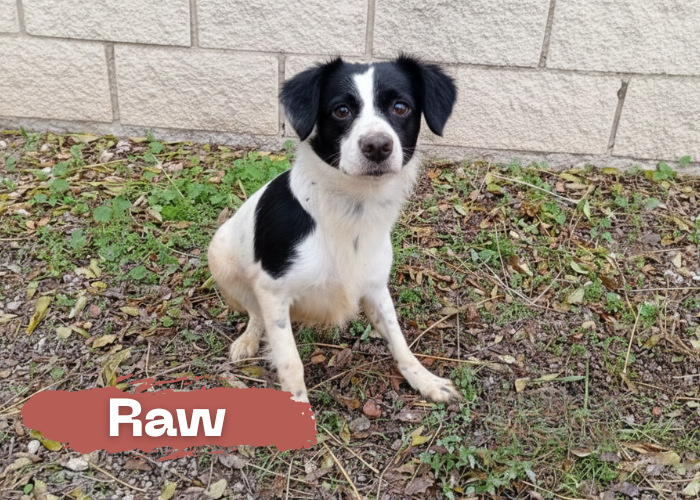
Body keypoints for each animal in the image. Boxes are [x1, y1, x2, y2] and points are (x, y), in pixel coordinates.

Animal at [208, 55, 460, 403]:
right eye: (341, 110)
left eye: (400, 107)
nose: (377, 146)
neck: (353, 207)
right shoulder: (273, 291)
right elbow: (291, 364)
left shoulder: (376, 286)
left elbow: (399, 340)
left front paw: (425, 380)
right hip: (222, 261)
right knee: (254, 313)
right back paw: (248, 339)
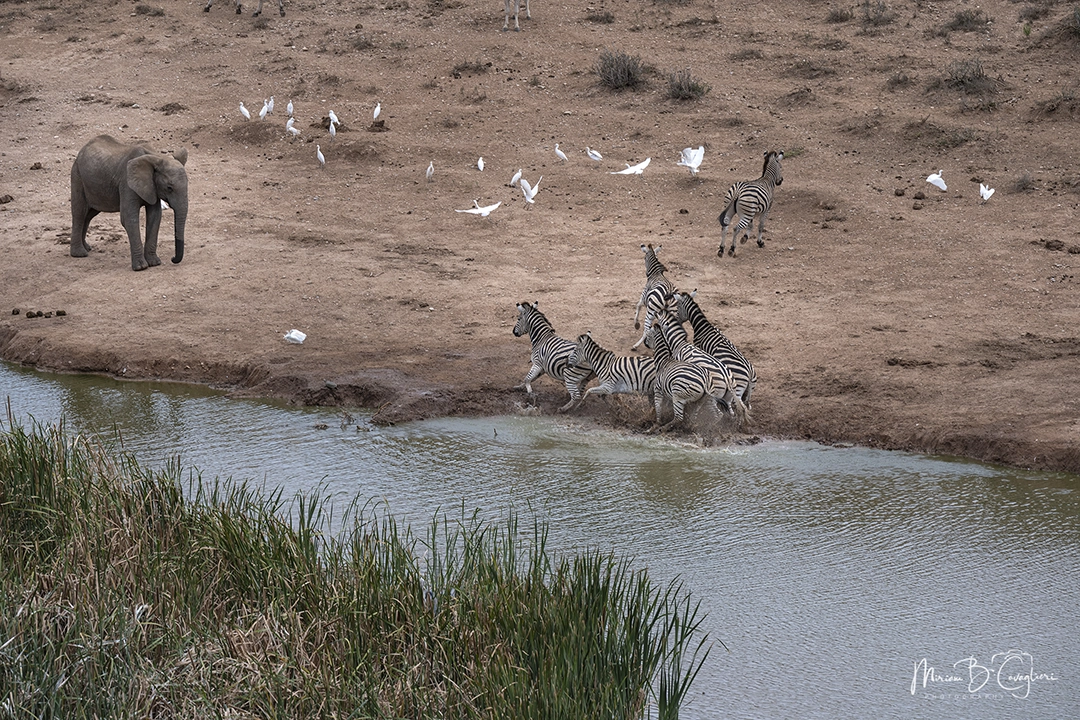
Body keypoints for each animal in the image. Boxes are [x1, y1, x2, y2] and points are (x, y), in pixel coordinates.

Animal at [70, 135, 189, 271]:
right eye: (169, 188)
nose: (173, 259)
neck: (156, 156)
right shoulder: (126, 182)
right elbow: (129, 218)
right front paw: (141, 267)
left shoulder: (152, 186)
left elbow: (155, 217)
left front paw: (154, 263)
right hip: (77, 175)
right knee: (79, 213)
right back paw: (79, 254)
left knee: (89, 214)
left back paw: (87, 248)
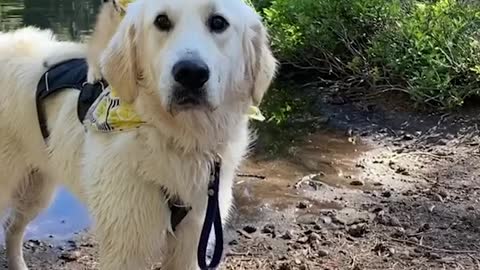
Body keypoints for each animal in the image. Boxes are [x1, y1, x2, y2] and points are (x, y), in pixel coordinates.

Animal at [0, 0, 278, 270]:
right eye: (161, 21)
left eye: (218, 22)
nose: (190, 73)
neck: (176, 138)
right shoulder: (126, 245)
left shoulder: (193, 239)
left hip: (38, 188)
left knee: (13, 226)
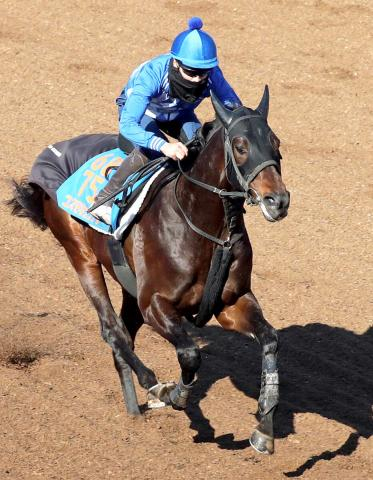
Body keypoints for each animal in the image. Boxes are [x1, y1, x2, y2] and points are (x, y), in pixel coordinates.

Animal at [7, 87, 290, 454]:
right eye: (241, 146)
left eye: (276, 142)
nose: (278, 201)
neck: (204, 227)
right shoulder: (155, 303)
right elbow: (190, 355)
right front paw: (173, 393)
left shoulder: (232, 302)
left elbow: (270, 340)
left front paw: (264, 427)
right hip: (81, 255)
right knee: (112, 330)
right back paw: (151, 386)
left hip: (128, 285)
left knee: (125, 333)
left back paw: (133, 406)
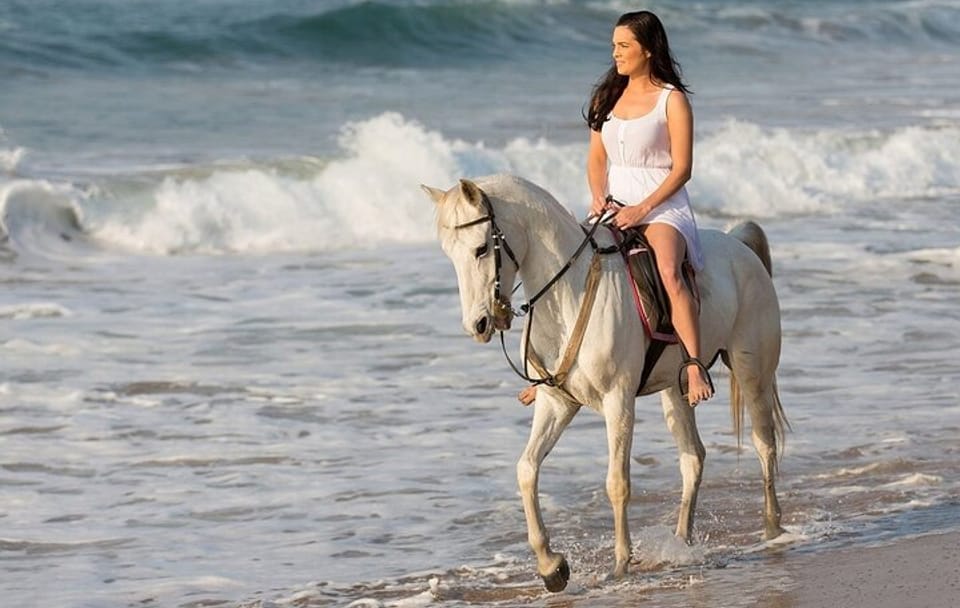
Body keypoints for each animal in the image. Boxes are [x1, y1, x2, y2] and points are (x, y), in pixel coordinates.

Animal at [421, 174, 788, 592]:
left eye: (481, 248)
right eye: (450, 254)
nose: (478, 325)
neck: (568, 293)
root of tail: (739, 246)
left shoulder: (618, 400)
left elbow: (617, 483)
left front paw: (620, 565)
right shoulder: (557, 404)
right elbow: (526, 470)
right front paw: (551, 566)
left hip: (752, 373)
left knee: (764, 445)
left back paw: (772, 530)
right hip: (675, 391)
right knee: (693, 458)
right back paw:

******

Task to carry out: Down to the last line, print the material exactly, but not its pictures.

Problem solution:
Body keypoints for each animal in the image. Boxes are [x1, y1, x2, y2] and points are (x, y), in pixel coordinates.

Animal at [208, 55, 460, 403]:
right eye: (341, 110)
left eye: (400, 107)
nose: (377, 146)
neck: (353, 207)
right shoulder: (273, 291)
right elbow: (291, 364)
left shoulder: (376, 286)
left elbow: (399, 340)
left front paw: (425, 380)
right hip: (222, 261)
right knee: (254, 313)
right back paw: (248, 339)
Body keypoints for each animal in the image. Boxes are [x1, y1, x2, y2] and points are (x, y), in pixel coordinates.

Animal at [70, 135, 189, 271]:
right eye: (169, 188)
nose: (173, 259)
neck: (156, 156)
right shoulder: (126, 182)
right elbow: (129, 218)
right front paw: (141, 267)
left shoulder: (152, 186)
left elbow: (155, 217)
left front paw: (154, 263)
right hip: (77, 175)
right knee: (79, 213)
right back paw: (79, 254)
left knee: (89, 214)
left back paw: (87, 248)
Body keypoints for each animal in the image. Boxes are [x1, y1, x2, y2] and points are (x, y), in pixel coordinates.

Animal at [0, 0, 278, 270]:
right eye: (161, 21)
left eye: (218, 22)
nose: (190, 73)
neck: (176, 138)
right shoulder: (126, 245)
left shoulder: (193, 239)
left hip: (38, 188)
left knee: (13, 226)
Body keypoints for each animal in the image. Boxes are [x1, y1, x2, y2] and points are (x, y), in pixel coordinates.

Animal at [7, 87, 290, 454]:
right eye: (241, 146)
left eye: (276, 142)
nose: (278, 201)
neck: (204, 227)
right shoulder: (155, 303)
right elbow: (190, 355)
right front paw: (173, 393)
left shoulder: (232, 302)
left elbow: (270, 340)
left front paw: (264, 427)
right hip: (81, 255)
right knee: (112, 330)
right back paw: (151, 386)
left hip: (128, 285)
left knee: (125, 333)
left back paw: (133, 406)
Body keypoints for each animal in the image. Boxes are [x1, y1, x2, y2] and points are (x, y), in pixel coordinates.

Animal at [421, 174, 788, 592]:
left eye: (481, 248)
right eye: (450, 254)
nose: (478, 325)
neck: (568, 293)
root of tail: (739, 246)
left shoulder: (618, 400)
left elbow: (617, 483)
left front paw: (620, 565)
right shoulder: (557, 404)
right elbow: (526, 470)
right front paw: (551, 566)
left hip: (752, 373)
left knee: (764, 445)
left back paw: (772, 530)
right hip: (675, 391)
right knee: (693, 458)
right back paw:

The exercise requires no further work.